### YOUR OBJECTIVE
Extend the article below about Hocking College's bid to test medical marijuana in Ohio, starting right after its final sentence.

### TEXT PROVIDED

Ohio School Intends Bidding for Medical Marijuana Testing

A small college in Columbus, Ohio, says that it intends applying to become a laboratory-testing center for medical marijuana, a role that other schools in Ohio have so far proven hesitant to pursue. Located in Nelsonville, a city in southeast Ohio, Hocking College is officially the very first school to announce its bid to test marijuana for safety and potency before sale in local dispensaries.


The president of Hocking College says that the decision to apply has no basis in the “merits or lack of merits” concerning the medicinal value of marijuana. It simply wants to play a role in securing public safety when recreational sales go into effect, and that all products undergo testing to make sure they are safe for human consumption.


Schools must apply before the September 22 deadline for applications. Ohio’s medical marijuana program is set to launch in September 2018. Currently, state law mandates that only universities and colleges can apply for testing licenses during the first year of the program. However, absolutely no schools have shown interest, until Hocking College made its announcement.


Marijuana remains an illegal substance under federal laws. It still has the classification of a Schedule I narcotic under the Controlled Substances Act of 1970, which the federal government cites as necessary because of its “potential for abuse” and other false claims of yesteryear. Despite science disproving these claims, cannabis is still illegal federally.

### PROVIDED DATA

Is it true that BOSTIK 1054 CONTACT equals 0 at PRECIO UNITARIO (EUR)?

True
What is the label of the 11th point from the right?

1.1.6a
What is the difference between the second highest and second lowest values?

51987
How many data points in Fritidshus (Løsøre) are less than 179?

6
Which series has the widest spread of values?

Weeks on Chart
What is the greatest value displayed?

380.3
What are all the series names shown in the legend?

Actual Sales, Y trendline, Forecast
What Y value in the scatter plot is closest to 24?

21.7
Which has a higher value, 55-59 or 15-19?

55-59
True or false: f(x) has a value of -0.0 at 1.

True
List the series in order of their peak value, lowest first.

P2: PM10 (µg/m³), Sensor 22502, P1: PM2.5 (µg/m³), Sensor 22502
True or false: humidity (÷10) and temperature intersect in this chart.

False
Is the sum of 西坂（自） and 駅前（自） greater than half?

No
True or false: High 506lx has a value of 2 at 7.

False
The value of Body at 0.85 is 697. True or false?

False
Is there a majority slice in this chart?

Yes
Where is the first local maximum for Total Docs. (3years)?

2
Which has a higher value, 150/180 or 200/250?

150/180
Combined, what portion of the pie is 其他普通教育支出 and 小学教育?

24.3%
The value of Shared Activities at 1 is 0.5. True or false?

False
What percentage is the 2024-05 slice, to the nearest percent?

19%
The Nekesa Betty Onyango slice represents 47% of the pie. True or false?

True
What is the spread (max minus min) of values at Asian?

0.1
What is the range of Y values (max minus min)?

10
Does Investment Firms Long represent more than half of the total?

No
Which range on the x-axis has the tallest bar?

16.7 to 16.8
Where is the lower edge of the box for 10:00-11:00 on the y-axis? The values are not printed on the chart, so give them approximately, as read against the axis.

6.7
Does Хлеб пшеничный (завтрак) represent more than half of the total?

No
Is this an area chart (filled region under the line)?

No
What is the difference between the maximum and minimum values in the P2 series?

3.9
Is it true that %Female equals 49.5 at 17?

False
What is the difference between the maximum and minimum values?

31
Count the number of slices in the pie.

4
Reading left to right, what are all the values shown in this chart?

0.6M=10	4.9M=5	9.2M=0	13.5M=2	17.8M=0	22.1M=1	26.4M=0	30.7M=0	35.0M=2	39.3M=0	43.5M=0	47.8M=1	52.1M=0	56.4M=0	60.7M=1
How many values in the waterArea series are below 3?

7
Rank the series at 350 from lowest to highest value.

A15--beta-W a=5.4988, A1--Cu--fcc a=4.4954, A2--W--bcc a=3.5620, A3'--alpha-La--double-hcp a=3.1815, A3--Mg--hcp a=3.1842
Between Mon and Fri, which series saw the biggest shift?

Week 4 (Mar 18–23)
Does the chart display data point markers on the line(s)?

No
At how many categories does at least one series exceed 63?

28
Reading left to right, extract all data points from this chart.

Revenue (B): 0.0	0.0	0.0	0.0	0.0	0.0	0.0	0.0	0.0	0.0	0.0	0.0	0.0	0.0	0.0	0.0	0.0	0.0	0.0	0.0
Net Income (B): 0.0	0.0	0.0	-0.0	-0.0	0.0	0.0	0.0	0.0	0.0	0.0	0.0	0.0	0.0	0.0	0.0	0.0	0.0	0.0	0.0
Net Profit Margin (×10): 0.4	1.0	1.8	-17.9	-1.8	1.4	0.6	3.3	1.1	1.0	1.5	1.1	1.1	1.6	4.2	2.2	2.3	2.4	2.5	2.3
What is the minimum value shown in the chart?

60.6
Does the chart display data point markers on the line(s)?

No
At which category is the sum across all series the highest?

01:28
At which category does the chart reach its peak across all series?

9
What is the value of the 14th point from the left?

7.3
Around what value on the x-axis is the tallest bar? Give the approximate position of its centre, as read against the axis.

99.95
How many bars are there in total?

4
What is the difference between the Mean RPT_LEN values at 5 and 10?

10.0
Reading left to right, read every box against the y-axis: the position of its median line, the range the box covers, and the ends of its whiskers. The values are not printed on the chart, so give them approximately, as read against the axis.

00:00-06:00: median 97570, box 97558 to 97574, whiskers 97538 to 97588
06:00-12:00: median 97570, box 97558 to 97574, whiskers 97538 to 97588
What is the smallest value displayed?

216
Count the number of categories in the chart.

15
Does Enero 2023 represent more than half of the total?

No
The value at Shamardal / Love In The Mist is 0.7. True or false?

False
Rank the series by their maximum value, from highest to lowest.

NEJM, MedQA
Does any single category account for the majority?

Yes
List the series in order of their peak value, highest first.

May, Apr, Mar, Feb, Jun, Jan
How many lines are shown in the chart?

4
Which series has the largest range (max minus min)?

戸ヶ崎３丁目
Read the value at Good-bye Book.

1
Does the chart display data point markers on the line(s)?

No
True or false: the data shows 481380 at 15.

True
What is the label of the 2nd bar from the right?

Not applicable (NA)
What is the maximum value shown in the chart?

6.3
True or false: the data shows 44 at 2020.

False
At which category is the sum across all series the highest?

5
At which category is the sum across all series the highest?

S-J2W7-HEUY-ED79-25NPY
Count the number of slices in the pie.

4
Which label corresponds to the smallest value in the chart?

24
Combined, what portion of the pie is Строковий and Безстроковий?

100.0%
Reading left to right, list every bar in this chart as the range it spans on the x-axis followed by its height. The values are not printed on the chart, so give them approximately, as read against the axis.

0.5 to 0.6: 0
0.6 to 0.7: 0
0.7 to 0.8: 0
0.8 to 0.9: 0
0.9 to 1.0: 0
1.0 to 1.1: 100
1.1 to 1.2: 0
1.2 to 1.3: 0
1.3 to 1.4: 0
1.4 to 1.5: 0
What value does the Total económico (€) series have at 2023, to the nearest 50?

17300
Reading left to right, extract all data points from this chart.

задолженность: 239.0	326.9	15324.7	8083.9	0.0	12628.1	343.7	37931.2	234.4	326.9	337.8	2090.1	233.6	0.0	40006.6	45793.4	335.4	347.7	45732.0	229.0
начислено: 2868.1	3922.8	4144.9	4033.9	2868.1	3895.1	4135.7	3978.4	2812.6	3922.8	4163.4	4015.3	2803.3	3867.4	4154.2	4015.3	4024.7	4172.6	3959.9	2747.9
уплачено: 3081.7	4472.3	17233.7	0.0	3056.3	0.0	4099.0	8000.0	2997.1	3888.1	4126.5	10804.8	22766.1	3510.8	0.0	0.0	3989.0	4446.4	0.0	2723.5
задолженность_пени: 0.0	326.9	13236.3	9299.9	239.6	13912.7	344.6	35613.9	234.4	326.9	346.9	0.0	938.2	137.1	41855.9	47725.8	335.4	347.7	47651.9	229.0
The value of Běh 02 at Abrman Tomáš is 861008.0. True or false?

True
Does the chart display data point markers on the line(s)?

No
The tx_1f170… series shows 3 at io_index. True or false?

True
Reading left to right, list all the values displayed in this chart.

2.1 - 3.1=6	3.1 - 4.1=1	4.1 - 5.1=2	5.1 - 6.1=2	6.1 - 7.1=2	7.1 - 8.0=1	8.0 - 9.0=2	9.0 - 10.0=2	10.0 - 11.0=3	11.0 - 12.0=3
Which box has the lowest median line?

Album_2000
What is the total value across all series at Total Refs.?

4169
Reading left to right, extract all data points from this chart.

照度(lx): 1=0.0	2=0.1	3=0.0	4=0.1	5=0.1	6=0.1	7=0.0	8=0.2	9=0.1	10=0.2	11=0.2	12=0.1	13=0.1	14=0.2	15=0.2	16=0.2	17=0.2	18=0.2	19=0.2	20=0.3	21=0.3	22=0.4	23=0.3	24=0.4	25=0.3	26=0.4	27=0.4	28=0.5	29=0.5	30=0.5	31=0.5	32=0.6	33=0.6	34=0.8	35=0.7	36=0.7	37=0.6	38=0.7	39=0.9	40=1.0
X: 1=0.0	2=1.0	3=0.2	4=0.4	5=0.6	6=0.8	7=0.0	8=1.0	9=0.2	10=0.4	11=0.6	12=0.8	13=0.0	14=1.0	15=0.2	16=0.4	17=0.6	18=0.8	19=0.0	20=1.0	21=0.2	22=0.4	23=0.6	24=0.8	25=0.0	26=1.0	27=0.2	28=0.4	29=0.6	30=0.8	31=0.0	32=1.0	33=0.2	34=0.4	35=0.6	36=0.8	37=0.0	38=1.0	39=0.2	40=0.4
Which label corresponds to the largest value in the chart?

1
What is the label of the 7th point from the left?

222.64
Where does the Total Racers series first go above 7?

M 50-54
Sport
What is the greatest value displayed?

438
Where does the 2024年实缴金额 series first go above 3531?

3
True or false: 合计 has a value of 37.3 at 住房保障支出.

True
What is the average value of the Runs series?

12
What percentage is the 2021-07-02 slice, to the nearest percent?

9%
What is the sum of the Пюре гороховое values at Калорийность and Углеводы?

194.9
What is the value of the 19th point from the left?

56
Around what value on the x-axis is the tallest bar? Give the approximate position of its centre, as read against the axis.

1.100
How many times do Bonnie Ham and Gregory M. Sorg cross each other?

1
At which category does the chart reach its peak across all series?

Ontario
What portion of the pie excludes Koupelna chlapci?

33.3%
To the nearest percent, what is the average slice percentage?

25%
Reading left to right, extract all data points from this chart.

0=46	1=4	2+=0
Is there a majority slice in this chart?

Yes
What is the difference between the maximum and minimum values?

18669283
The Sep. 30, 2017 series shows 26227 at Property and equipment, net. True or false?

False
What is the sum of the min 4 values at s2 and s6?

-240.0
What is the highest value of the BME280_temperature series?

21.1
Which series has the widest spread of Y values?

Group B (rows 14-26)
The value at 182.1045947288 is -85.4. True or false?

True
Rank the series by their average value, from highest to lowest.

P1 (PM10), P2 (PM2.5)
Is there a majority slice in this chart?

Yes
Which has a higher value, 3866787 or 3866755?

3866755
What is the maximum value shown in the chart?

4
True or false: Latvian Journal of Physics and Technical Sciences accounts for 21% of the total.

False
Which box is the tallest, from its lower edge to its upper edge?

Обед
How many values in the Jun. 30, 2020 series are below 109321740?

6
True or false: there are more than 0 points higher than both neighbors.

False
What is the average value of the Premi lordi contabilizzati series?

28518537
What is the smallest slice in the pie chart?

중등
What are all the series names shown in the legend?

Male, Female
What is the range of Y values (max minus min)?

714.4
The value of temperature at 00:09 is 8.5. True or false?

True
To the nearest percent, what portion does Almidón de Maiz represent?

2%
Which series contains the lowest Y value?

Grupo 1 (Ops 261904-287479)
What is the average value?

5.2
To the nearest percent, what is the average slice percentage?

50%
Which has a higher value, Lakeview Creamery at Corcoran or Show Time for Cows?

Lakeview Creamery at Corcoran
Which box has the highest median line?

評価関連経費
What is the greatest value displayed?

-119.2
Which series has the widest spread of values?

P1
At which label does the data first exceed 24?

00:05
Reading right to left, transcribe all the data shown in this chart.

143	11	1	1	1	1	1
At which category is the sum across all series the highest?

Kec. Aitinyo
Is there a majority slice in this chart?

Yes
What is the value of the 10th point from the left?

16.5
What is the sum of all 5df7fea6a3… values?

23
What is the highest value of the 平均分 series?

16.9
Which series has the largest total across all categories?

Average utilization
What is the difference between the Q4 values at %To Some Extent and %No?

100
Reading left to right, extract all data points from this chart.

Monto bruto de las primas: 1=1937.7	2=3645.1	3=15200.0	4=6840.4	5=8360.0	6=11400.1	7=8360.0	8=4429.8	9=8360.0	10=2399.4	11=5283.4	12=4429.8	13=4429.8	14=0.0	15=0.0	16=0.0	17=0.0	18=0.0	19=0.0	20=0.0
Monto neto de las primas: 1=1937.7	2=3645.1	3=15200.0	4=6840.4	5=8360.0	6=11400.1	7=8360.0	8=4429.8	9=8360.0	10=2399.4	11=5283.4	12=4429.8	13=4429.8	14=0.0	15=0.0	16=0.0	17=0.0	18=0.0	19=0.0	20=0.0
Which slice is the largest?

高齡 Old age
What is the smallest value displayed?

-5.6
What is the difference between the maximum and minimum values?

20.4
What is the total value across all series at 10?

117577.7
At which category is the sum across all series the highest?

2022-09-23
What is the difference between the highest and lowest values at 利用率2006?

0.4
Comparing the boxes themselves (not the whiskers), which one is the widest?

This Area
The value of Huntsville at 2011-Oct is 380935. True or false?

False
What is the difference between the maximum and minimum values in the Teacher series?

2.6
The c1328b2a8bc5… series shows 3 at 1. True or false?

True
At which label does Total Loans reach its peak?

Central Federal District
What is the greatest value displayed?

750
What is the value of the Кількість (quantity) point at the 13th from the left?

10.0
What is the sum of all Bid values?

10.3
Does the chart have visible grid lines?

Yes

### ANSWER FOR THE TASK
For this reason, schools are reluctant to apply for testing permits, particularly those most reliant on federal funding. With cannabis being illegal under federal law, there are fears they could lose this source of income and face federal charges and penalties. If that happens, many will have to close their doors, as without government support, they would be unable to continue operating.


Until either President Trump forces the issue of decriminalization or the federal government decides to legalize marijuana of its own accord, most schools will likely refrain from applying for testing permits in this current, constantly evolving and insecure legal environment. The risk of federal repercussion is simply too high for many to risk.


Jeff Sessions and his attacks on the Rohrabacher-Blumenauer amendment, which prevents the Justice Department from using federal funds to impose its laws on states that have legalized marijuana, is unlikely to inspire much confidence. It will be interesting to see if the bravery of Hocking College inspires other schools to involve themselves in the Ohio’s medical marijuana program, as well.